Finalmente, o ministério francês do Exterior elaborou um contraprojeto que esvaziava o plano mussoliniano de toda substância. Não se discutiam mais a igualdade de direitos para a Alemanha nem o “concerto europeu” para questões diplomáticas e coloniais. Apenas uma vaga declaração de intenções: os quatro signatários se comprometiam a uma colaboração para manter a paz, no âmbito da Liga das Nações. Não se podia dispor do território de nenhum estado sem seu consentimento e, em caso de revisão, a decisão seria tomada não pelos Quatro, mas pelo Conselho da Liga. Foi esse o texto rubricado em Roma em 7 de junho de 1933, com Mussolini fingindo considerar o pacto de sua iniciativa um instrumento de revisão gradual dos tratados. No mesmo dia, pronunciou no Palazzo Madama um vibrante elogio à França, acolhido, segundo Jouvenel, por ovações unânimes dos senadores.
Para Jouvenel, cuja missão terminara, a assinatura do Pacto dos Quatro teve ao menos o mérito de desanuviar as relações franco-italianas, o que motivara seu envio a Roma. De fato, ele iniciara entre os dois países uma détente que prosseguiria nos meses seguintes em negociações financeiras e coloniais, discussões sobre desarmamento e elaboração de um programa comum de política europeia. Aludiu-se à visita do primeiro-ministro Édouard Daladier a Roma, mas ele deixou o poder em outubro e foi substituído por Sarraut e depois por Camille Chautemps, antes de retomar o poder durante alguns dias, na véspera do levante de 6 de fevereiro de 1934. Desde o verão, o regime parlamentar francês entrara em uma instabilidade – a despeito da manutenção de Paul-Boncour no Quai d’Orsay – pouco propícia à busca de uma linha política contínua com um país com o qual a aproximação, desconfiavam muitos, favorecia o aumento de poder do “fascismo.”

### Exercício curto A
Conte quantas linhas da listagem abaixo contêm a sequência "endDerivative", distinguindo maiúsculas de minúsculas. Responda apenas com o número.

### Material da tarefa
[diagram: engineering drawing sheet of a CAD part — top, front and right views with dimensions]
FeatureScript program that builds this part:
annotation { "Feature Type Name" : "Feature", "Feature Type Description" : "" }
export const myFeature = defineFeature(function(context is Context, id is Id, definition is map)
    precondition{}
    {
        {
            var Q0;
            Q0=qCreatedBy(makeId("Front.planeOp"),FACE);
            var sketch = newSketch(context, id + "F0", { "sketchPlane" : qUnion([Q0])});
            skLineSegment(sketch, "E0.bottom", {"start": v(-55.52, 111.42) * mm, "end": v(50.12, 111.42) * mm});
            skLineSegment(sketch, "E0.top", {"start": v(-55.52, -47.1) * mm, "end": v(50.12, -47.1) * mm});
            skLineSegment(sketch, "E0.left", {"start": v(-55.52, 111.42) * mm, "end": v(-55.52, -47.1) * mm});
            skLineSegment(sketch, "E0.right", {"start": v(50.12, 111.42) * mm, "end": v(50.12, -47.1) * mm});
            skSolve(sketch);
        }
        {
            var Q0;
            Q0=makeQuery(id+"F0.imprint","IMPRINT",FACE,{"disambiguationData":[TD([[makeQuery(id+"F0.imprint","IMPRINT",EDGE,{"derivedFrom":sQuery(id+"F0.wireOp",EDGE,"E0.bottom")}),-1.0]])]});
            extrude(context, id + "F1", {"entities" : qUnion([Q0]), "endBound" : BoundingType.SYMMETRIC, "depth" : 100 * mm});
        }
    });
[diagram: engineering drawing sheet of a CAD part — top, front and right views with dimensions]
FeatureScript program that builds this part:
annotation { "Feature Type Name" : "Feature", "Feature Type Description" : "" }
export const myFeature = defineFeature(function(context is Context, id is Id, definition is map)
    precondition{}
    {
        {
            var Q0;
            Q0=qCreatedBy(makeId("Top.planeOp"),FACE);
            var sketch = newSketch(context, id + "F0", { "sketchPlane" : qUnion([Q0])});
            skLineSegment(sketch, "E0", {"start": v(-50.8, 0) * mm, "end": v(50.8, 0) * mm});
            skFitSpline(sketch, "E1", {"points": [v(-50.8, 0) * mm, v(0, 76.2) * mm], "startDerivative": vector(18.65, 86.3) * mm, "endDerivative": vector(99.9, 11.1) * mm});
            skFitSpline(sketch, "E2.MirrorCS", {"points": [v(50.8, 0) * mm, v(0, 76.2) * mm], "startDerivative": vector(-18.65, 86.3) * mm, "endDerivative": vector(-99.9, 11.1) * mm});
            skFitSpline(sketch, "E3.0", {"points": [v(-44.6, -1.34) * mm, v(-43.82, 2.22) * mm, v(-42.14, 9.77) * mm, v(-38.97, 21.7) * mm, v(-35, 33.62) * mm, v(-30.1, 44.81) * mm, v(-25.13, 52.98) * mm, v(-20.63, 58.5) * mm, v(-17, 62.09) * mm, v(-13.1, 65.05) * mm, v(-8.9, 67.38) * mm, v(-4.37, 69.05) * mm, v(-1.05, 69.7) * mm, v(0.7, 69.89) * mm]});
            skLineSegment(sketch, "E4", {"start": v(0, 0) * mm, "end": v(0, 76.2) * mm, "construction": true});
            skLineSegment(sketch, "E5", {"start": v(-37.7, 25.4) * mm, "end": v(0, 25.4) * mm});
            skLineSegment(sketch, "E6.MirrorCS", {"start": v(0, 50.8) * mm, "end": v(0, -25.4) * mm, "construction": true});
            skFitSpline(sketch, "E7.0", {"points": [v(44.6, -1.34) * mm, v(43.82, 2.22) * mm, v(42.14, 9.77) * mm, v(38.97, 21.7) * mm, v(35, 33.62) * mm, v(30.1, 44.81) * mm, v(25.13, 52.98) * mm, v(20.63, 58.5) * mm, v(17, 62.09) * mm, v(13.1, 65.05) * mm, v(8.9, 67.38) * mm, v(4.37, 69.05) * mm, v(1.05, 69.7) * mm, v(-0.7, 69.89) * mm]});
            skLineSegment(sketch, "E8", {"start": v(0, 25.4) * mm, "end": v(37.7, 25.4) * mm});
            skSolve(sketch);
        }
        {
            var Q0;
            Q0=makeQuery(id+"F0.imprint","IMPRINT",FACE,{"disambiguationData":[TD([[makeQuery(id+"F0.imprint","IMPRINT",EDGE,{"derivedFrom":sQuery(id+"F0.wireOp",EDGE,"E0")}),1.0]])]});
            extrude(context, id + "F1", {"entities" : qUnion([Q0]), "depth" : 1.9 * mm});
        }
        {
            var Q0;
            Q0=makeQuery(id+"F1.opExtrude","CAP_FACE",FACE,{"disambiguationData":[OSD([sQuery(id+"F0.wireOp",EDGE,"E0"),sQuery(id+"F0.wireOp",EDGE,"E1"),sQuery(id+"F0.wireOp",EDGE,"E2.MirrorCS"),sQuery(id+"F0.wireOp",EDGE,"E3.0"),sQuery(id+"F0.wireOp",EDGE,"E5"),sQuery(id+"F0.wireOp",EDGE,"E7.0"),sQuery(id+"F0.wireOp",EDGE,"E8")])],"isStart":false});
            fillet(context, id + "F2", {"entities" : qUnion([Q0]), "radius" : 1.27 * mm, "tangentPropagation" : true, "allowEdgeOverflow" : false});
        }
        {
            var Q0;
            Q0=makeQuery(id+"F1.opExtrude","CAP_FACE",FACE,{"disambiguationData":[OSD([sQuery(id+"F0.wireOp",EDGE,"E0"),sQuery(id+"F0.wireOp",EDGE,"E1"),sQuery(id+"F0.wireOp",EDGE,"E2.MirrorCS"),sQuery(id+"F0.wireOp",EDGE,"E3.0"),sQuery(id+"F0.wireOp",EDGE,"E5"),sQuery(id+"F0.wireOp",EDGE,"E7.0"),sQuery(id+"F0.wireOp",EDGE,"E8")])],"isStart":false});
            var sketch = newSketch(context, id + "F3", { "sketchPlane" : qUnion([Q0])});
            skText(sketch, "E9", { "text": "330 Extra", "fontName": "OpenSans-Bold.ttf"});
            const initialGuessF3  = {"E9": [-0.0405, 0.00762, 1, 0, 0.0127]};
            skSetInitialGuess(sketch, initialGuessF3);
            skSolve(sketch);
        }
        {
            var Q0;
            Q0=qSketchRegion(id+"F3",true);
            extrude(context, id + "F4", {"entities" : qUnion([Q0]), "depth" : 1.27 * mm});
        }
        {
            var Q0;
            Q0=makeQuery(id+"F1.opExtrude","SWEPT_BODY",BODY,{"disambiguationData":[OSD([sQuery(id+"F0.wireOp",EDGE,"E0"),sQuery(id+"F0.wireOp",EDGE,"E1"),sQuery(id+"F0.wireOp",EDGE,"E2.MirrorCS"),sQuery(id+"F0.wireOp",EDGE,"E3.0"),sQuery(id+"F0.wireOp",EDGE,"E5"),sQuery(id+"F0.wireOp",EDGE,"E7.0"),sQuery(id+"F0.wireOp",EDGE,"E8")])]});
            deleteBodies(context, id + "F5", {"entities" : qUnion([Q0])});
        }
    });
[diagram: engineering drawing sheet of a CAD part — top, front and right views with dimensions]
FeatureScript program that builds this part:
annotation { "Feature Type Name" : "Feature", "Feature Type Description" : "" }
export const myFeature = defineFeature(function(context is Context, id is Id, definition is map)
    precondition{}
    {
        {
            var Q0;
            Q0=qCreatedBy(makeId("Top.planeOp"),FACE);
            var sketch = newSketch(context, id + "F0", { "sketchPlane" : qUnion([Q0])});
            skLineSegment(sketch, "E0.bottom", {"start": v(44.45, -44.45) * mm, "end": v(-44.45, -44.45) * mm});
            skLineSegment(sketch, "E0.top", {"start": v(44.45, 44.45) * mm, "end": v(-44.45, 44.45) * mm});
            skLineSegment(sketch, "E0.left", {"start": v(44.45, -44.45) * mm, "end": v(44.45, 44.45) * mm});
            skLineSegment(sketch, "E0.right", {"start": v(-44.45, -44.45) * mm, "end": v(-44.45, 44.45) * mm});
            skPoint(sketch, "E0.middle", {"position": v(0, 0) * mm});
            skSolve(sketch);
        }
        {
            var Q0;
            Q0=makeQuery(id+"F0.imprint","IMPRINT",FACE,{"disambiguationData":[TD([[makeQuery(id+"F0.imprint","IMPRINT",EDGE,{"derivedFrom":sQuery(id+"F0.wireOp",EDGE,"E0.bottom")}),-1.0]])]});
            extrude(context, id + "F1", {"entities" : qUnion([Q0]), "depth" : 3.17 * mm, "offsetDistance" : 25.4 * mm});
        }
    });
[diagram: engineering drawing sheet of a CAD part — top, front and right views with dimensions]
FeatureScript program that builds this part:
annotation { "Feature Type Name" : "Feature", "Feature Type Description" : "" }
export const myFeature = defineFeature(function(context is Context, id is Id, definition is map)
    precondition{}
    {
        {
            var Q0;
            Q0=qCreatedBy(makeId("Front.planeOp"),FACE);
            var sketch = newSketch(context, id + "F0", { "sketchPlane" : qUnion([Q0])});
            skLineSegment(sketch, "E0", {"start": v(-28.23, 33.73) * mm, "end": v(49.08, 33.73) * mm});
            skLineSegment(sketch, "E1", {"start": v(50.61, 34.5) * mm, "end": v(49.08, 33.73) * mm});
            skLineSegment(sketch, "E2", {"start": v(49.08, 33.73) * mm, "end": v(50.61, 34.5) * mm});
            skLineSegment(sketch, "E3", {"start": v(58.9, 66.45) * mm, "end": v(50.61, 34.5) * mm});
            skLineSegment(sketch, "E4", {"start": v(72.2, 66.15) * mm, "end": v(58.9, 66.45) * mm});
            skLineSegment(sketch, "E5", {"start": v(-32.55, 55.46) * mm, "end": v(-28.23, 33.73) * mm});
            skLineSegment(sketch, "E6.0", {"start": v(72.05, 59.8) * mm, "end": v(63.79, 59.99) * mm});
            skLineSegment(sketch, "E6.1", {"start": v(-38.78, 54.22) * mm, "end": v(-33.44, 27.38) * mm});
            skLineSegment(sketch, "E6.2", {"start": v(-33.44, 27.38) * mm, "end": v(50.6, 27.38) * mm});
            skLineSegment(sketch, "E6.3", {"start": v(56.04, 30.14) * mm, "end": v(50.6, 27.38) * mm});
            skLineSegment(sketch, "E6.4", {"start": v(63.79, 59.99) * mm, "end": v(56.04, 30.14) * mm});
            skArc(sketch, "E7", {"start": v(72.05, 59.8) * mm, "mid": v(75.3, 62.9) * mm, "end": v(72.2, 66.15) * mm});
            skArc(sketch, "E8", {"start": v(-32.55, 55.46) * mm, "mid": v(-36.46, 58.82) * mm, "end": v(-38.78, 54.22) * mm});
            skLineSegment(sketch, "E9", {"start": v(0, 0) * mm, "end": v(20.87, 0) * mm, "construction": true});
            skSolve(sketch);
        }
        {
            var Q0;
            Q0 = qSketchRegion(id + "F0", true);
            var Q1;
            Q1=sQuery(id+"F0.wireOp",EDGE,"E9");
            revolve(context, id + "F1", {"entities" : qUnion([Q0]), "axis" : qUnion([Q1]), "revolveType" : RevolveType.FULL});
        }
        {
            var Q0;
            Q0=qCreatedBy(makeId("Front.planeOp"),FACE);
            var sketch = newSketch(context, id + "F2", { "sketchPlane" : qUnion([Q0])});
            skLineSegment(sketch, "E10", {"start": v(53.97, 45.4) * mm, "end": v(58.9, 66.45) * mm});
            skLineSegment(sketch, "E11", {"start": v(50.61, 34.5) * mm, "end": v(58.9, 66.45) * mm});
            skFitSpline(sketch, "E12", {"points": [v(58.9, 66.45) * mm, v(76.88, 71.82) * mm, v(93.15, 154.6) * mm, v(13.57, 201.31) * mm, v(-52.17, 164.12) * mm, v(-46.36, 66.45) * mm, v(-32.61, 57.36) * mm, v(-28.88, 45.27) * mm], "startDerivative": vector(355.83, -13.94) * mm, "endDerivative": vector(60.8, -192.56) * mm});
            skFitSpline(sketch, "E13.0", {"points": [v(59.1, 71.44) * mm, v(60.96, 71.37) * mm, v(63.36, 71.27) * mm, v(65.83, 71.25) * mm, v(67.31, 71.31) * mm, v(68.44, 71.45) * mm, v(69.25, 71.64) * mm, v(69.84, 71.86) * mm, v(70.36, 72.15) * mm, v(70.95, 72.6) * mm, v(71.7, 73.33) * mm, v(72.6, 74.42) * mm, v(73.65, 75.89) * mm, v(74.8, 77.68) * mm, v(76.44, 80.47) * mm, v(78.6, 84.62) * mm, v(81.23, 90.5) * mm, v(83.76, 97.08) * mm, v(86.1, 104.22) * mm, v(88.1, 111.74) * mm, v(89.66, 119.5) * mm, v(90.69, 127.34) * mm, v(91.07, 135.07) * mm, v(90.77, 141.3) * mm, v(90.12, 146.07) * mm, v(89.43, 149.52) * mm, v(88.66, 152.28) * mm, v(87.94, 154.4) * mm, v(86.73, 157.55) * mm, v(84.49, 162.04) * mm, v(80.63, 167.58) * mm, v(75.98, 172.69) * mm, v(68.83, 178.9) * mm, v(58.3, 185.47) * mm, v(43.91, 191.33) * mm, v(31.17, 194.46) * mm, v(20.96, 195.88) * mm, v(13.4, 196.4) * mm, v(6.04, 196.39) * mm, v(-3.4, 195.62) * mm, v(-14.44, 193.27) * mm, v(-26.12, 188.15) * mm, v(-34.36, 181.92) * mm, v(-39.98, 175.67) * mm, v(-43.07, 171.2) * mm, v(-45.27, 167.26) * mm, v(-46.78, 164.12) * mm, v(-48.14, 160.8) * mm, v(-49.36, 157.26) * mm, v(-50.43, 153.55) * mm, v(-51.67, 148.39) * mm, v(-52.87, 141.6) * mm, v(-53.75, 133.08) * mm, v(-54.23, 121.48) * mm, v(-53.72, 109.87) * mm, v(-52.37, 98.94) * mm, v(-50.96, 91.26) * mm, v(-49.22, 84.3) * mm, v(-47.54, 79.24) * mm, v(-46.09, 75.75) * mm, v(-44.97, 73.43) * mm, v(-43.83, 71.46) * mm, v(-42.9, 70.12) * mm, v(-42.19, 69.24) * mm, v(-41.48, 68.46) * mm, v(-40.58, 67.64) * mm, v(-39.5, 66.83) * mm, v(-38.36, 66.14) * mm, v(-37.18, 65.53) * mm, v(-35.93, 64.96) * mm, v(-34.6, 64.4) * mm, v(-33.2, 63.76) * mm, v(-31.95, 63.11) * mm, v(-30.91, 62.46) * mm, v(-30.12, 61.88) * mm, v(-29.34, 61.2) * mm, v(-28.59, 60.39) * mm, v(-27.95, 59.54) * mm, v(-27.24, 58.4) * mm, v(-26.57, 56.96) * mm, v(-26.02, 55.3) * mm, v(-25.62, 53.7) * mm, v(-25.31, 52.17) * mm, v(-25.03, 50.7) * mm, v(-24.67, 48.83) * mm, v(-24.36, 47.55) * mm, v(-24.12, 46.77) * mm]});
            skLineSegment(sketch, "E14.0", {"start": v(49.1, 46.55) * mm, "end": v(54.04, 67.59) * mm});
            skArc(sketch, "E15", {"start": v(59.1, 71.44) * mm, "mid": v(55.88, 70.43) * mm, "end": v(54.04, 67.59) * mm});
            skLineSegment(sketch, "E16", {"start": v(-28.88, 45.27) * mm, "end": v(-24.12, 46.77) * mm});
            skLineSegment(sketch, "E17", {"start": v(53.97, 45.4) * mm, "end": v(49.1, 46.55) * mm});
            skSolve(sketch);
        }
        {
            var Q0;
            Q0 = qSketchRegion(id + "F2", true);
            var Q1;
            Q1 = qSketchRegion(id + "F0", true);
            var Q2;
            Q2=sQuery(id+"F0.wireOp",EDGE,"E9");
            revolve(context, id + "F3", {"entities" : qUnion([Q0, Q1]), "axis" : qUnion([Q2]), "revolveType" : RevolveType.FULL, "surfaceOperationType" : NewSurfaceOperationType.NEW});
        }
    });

### Exercício curto B
Transcreva do texto sobre o Pacto dos Quatro o trecho que começa em "Finalmente, o ministério" e vai até "unânimes dos senadores.".

### Resposta escrita A
3

### Resposta escrita B
Finalmente, o ministério francês do Exterior elaborou um contraprojeto que esvaziava o plano mussoliniano de toda substância. Não se discutiam mais a igualdade de direitos para a Alemanha nem o “concerto europeu” para questões diplomáticas e coloniais. Apenas uma vaga declaração de intenções: os quatro signatários se comprometiam a uma colaboração para manter a paz, no âmbito da Liga das Nações. Não se podia dispor do território de nenhum estado sem seu consentimento e, em caso de revisão, a decisão seria tomada não pelos Quatro, mas pelo Conselho da Liga. Foi esse o texto rubricado em Roma em 7 de junho de 1933, com Mussolini fingindo considerar o pacto de sua iniciativa um instrumento de revisão gradual dos tratados. No mesmo dia, pronunciou no Palazzo Madama um vibrante elogio à França, acolhido, segundo Jouvenel, por ovações unânimes dos senadores.